Agora pequenas aves voavam gritando sobre o abismo ainda escancarado; uma surda espuma branca batia contra seus lados íngremes; então tudo colapsou, e o grande sudário do mar rolou adiante como rolava cinco mil anos atrás.
Epílogo
“E SÓ EU ESCAPO PARA CONTAR-TE” Jó.
O drama terminou. Por que então alguém aqui aparece? — Porque um sobreviveu ao naufrágio.
Aconteceu que, após o desaparecimento do Parsee, fui eu quem o Destino ordenou tomar o lugar do arpoador de proa de Ahab, quando aquele arpoador assumiu o posto vago; o mesmo que, no último dia, quando os três homens foram lançados para fora do bote balançante, foi deixado para trás.
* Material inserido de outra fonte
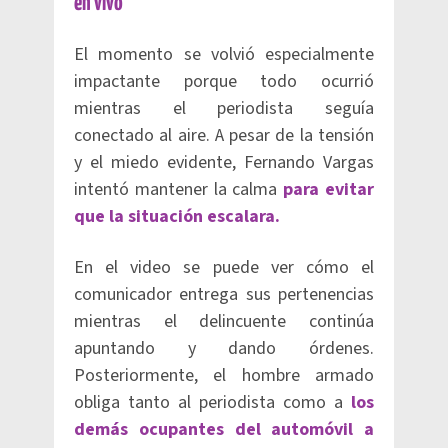
en vivo
El momento se volvió especialmente
impactante porque todo ocurrió
mientras el periodista seguía
conectado al aire. A pesar de la tensión
y el miedo evidente, Fernando Vargas
intentó mantener la calma
para evitar
que la situación escalara.
En el video se puede ver cómo el
comunicador entrega sus pertenencias
mientras el delincuente continúa
apuntando y dando órdenes.
Posteriormente, el hombre armado
obliga tanto al periodista como a
los
demás ocupantes del automóvil a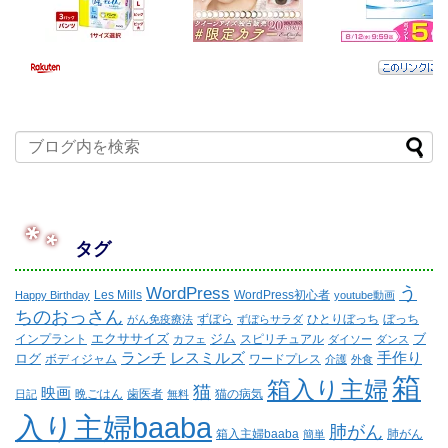
タグ
WordPress
う
Les Mills
WordPress初心者
Happy Birthday
youtube動画
ちのおっさん
ずぼら
ひとりぼっち
ぼっち
がん免疫療法
ずぼらサラダ
エクササイズ
ジム
ブ
インプラント
スピリチュアル
カフェ
ダイソー
ダンス
ランチ
レスミルズ
手作り
ログ
ボディジャム
ワードプレス
介護
外食
箱
箱入り主婦
猫
映画
晩ごはん
歯医者
猫の病気
日記
無料
入り主婦baaba
肺がん
箱入主婦baaba
肺がん
簡単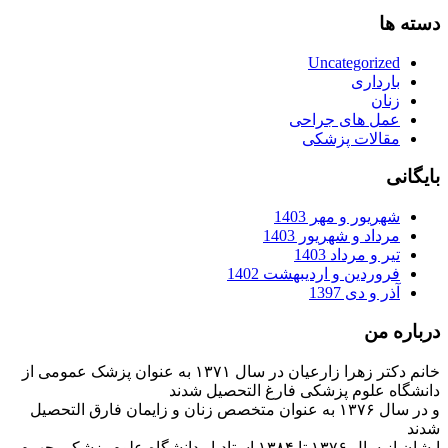
دسته ها
Uncategorized
بارداری
زنان
عمل های جراحی
مقالات پزشکی
بایگانی
شهریور و مهر 1403
مرداد و شهریور 1403
تیر و مرداد 1403
فروردین و اردیبهشت 1402
آذر و دی 1397
درباره من
خانم دکتر زهرا زارعیان در سال ۱۳۷۱ به عنوان پزشک عمومی از
دانشگاه علوم پزشکی فارغ التحصیل شدند
و در سال ۱۳۷۶ به عنوان متخصص زنان و زایمان فارق التحصیل
شدند
ایشان از سال ۱۳۷۶ تا ۱۳۸۴ استادیار دانشگاه علوم پزشکی جهرم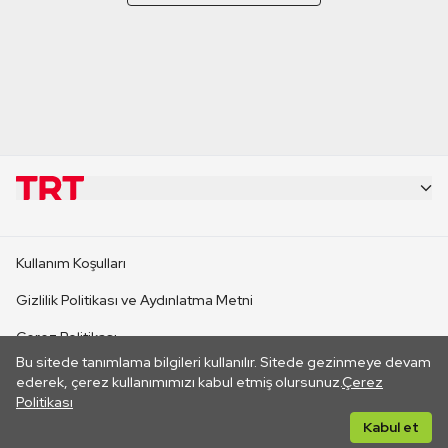
KURUMSAL
Kullanım Koşulları
KANAL SİTELERİ
Gizlilik Politikası ve Aydınlatma Metni
Çerez Politikası
SİTELER
Bu sitede tanımlama bilgileri kullanılır. Sitede gezinmeye devam
İletişim
ederek, çerez kullanımımızı kabul etmiş olursunuz.
Çerez
Politikası
CANLI YAYINLAR
Her hakkı saklıdır. ©2026 TRT. Bağlantı yoluyla gidilen dış
Kabul et
sitelerin içeriklerinden TRT sorumlu değildir.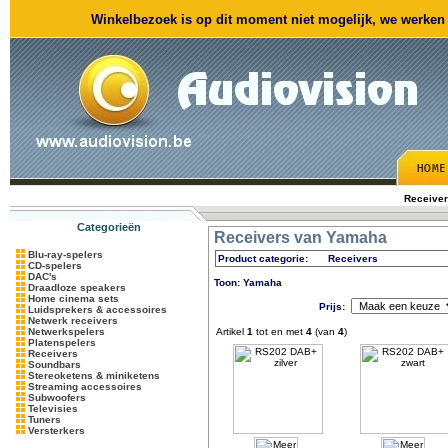
Winkelbezoek is op dit moment niet mogelijk, we werken m
Receive
Categorieën
Receivers van Yamaha
Blu-ray-spelers
Product categorie:
Receivers
CD-spelers
DAC's
Toon: Yamaha
Draadloze speakers
Home cinema sets
Prijs:
Luidsprekers & accessoires
Netwerk receivers
Netwerkspelers
Artikel
1
tot en met
4
(van
4
)
Platenspelers
Receivers
Soundbars
Stereoketens & miniketens
Streaming accessoires
Subwoofers
Televisies
Tuners
Versterkers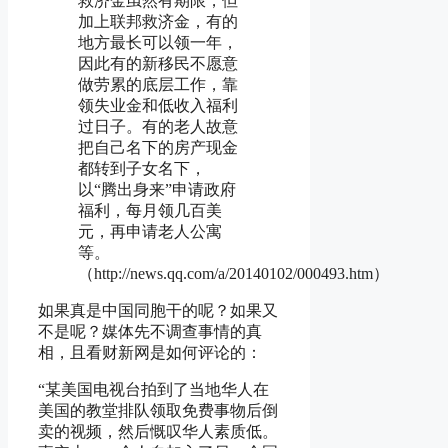
救济金虽然有期限，但
加上联邦救济金，有的
地方最长可以领一年，
因此有的新移民不愿意
做劳累的底层工作，靠
领失业金和低收入福利
过日子。有的老人故意
把自己名下的房产现金
都转到子女名下，
以“腾出身来”申请政府
福利，每月领几百美
元，再申请老人公寓
等。
（http://news.qq.com/a/20140102/000493.htm）
如果真是中国同胞干的呢？如果又
不是呢？媒体先不调查事情的真
相，且看财新网是如何评论的：
“某美国电视台拍到了当地华人在
美国的教堂排队领取免费事物后倒
卖的视频，然后慨叹华人素质低。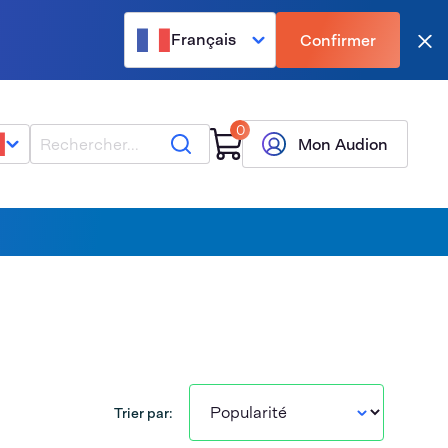
Français
Confirmer
Fer
0
Rechercher
Mon Audion
Trier par: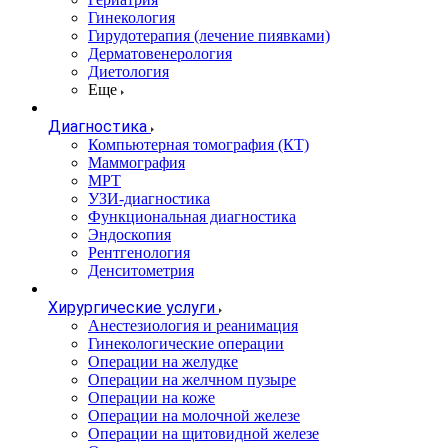
Гинекология
Гирудотерапия (лечение пиявками)
Дерматовенерология
Диетология
Еще
Диагностика
Компьютерная томография (КТ)
Маммография
МРТ
УЗИ-диагностика
Функциональная диагностика
Эндоскопия
Рентгенология
Денситометрия
Хирургические услуги
Анестезиология и реанимация
Гинекологические операции
Операции на желудке
Операции на желчном пузыре
Операции на коже
Операции на молочной железе
Операции на щитовидной железе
Assim, flutuando à margem da cena que se seguiu, e em plena visão dela, quando a sucção quase extinta do navio afundado me alcançou, fui então, mas lentamente, puxado em direção ao redemoinho final. Quando cheguei a ele, ele havia se reduzido a uma piscina cremosa. Girando e girando, e sempre se contraindo em direção à bolha negra semelhante a um botão no eixo daquela circunferência que girava devagar, como outro Íxion eu girei. Até que, ao alcançar aquele centro vital, a bolha negra irrompeu para cima; e agora, libertado por causa de sua engenhosa mola, e, devido à sua grande flutuabilidade, subindo com grande força, o caixão-bóia disparou longitudinalmente do mar, virou-se e flutuou ao meu lado. Sustentado por aquele caixão, por quase um dia e uma noite inteiros, flutuei sobre um mar macio e semelhante a uma elegia. Os tubarões inofensivos deslizaram por mim como se tivessem cadeados em suas bocas; as selvagens aves marinhas navegaram com seus bicos embainhados. No segundo dia, uma vela se aproximou, cada vez mais perto, e por fim me recolheu. Era a errante Rachel, que, em sua busca retrógrada por seus filhos perdidos, encontrou apenas outro órfão.